By the time business consumers determined that this “cloud thing” really had the potential to revolutionize operations, software engineers and industry experts were prepared for the increased demand of services. In fact, they had envisioned it occurring several years earlier.
The next step was the wide application–or adoption–of cloud services by business.
The Dynamics: Market, Business, and Human
As with any new technological archetype adopted by end users–whether transitioning from icebox to refrigerator or typewriter to word processor–the market for cloud services is following the same pattern of adoption. Some of this goes back to the last century and the work of Everett Rogers; the resulting bell curve reflects why, how, and how quickly new ideas and technology spread through society.
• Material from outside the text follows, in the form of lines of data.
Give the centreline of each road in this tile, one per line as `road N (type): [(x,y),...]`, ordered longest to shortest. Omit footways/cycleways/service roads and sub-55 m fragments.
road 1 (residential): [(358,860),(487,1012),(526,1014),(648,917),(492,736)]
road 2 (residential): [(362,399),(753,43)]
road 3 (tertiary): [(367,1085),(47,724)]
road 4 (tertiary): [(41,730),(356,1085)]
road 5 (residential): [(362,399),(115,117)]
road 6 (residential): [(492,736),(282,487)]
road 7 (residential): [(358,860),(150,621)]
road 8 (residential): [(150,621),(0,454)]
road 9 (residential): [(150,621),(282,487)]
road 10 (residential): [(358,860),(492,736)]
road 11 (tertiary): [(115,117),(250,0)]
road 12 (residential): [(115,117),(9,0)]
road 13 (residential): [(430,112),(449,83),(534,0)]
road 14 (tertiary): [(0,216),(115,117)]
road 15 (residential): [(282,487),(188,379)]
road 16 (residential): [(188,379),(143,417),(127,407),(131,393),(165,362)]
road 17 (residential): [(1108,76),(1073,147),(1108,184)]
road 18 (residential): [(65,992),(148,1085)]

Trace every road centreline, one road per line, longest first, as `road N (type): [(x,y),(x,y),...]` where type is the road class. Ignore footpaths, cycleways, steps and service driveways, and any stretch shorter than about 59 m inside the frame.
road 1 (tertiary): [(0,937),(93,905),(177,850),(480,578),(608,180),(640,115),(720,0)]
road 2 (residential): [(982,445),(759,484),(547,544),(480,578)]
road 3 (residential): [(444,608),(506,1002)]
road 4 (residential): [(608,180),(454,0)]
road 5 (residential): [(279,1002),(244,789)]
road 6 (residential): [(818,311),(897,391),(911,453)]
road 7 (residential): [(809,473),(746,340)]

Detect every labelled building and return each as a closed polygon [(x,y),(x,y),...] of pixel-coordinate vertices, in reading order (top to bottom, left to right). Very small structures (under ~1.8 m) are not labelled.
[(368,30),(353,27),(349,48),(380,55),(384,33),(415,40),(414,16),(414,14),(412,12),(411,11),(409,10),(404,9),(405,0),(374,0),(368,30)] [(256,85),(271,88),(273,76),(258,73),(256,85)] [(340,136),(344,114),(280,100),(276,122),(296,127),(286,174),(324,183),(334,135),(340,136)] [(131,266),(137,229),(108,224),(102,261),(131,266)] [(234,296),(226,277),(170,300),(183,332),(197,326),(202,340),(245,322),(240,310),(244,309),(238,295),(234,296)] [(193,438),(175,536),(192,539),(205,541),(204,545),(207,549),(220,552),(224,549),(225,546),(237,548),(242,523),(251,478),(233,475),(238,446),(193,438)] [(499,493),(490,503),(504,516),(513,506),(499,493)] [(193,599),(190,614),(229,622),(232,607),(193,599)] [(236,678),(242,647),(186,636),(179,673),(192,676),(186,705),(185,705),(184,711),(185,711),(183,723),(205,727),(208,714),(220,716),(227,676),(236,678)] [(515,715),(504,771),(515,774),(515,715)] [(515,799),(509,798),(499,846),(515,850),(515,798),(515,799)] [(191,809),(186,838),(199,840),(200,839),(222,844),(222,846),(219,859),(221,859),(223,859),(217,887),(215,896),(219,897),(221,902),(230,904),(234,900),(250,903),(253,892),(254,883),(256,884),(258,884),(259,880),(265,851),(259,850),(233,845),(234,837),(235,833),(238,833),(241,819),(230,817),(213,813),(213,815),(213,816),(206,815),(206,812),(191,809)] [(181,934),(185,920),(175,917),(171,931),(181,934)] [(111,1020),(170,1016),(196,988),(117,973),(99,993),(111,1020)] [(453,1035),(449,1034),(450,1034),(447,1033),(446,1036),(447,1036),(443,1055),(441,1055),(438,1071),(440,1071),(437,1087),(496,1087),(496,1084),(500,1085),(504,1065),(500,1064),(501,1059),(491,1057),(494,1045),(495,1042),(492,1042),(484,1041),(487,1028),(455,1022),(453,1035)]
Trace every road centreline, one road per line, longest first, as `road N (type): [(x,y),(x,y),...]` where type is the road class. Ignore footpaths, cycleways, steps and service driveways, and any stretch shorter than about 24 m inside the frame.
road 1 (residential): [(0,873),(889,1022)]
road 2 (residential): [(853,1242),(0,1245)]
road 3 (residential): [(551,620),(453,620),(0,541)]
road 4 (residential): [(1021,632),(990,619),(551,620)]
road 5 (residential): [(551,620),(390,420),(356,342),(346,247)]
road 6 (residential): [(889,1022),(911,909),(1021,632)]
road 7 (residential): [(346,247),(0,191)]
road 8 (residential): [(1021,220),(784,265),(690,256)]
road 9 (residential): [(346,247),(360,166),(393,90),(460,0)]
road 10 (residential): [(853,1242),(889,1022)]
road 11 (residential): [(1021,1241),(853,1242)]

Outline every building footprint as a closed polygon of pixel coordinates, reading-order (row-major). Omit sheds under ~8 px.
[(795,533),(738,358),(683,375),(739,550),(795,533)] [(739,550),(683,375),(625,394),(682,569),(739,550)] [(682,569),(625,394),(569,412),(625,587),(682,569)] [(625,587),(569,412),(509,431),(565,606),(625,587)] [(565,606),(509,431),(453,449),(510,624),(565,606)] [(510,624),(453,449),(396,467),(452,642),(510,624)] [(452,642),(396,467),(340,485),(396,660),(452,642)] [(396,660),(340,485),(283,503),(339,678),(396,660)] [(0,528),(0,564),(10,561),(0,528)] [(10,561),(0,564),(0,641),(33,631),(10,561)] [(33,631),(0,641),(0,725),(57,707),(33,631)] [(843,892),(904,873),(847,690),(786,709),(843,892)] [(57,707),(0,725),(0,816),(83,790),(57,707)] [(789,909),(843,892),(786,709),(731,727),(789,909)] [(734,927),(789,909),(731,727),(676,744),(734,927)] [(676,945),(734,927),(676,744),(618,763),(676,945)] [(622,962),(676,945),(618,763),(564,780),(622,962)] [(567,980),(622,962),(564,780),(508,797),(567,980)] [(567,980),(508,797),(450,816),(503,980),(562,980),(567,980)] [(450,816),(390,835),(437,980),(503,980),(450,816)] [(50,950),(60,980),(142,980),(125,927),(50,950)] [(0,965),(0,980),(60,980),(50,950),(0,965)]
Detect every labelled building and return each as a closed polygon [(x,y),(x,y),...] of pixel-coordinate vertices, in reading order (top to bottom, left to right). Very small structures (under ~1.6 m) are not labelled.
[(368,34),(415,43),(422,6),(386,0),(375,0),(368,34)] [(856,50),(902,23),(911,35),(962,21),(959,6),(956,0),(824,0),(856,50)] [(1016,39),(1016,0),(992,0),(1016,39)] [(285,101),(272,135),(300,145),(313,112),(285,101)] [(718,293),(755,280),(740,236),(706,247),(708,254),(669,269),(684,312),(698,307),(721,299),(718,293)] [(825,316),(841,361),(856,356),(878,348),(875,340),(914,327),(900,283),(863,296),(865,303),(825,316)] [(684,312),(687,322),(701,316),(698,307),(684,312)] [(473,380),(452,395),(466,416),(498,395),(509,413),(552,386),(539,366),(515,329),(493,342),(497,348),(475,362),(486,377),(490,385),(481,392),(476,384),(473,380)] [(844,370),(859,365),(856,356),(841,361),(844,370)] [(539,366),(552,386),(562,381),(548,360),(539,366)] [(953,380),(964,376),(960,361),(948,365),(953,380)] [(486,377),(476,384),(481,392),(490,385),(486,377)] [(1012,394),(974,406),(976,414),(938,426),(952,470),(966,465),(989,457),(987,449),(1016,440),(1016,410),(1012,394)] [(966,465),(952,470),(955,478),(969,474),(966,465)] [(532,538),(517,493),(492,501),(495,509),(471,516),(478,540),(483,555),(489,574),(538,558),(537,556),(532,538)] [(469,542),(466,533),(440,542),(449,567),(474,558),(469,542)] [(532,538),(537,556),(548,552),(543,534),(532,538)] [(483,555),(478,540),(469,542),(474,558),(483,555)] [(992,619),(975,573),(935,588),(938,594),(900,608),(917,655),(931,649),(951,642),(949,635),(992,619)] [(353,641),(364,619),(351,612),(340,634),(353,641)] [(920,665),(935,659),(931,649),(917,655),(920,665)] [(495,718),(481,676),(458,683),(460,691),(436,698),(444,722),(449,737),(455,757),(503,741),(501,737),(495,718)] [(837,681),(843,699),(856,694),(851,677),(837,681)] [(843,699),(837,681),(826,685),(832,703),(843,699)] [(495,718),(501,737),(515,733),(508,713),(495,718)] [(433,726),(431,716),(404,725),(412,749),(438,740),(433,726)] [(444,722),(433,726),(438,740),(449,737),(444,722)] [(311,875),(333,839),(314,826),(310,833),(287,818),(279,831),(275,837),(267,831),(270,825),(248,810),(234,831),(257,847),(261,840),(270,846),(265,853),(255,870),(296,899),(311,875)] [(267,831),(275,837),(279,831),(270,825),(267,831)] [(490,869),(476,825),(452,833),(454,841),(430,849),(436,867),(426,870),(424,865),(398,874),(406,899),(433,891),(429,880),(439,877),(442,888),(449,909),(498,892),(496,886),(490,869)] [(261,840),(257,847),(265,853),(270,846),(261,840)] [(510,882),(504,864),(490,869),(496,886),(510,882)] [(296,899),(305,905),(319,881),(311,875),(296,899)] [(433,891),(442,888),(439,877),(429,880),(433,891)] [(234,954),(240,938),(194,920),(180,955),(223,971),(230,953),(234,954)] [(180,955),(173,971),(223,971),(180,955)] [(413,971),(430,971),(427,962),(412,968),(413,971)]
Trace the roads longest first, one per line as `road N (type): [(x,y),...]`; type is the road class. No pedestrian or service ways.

A few key factors (and occasional impediments) to this process include cost, skepticism, fear, and familiarity with the old technology. In the business world, cost tends to be a more high-ranking factor than in the average consumer’s kitchen. Cloud services have already made significant inroads into business. Now, it is becoming the prevailing solution in ever-expanding areas thereof.
The Evolution of IT Services
Within this context, the evolution of IT services has manifested according to the following progression:
Service-Oriented Architecture (SOA) – This software model was designed to manage the functions of computers working within networks on-site, typically ones that run different programs.
Infrastructure-as-a-Service (IaaS) – This included the provisioning of hardware, processing, storage, and networks. End users retain control over deployment and operations of these resources.
Platform-as-a-Service (PaaS) – It expanded on Infrastructure-as-a-Service by including platforms and tools, as well as end-user ability to deploy and run original, designer, or market applications.
Software-as-a-Service (SaaS) – This further expanded PaaS by including end-user ability to provision custom applications on top of hardware and native system resources.
Management-as-a-Service (MaaS) – It facilitated services such as security, authentication, accounting, operations management, systems management, and monitoring.
Business-Process-as-a-Service (BPaaS) – This integrated all three (PaaS, IaaS, and MaaS) around SaaS, structured in horizontal or vertical process services.
The latter two stages involve the mental paradigm shift (or human element) as described in Rogers’ work, but this is simply part of the process as repeatedly demonstrated in industry and consumer models: As business organizations find it more cost-effective to outsource hardware and software solutions through third parties, eventually they recognize the superiority of nascent products or services–which win out once again.
After all, it isn’t as though the majority of businesses were designing and manufacturing their own IT hardware and software to start. The evolution toward divestiture (relative to housing, maintenance, personnel, and other attendant costs of hardware and software) only seems natural–particularly as cloud services become increasingly affordable.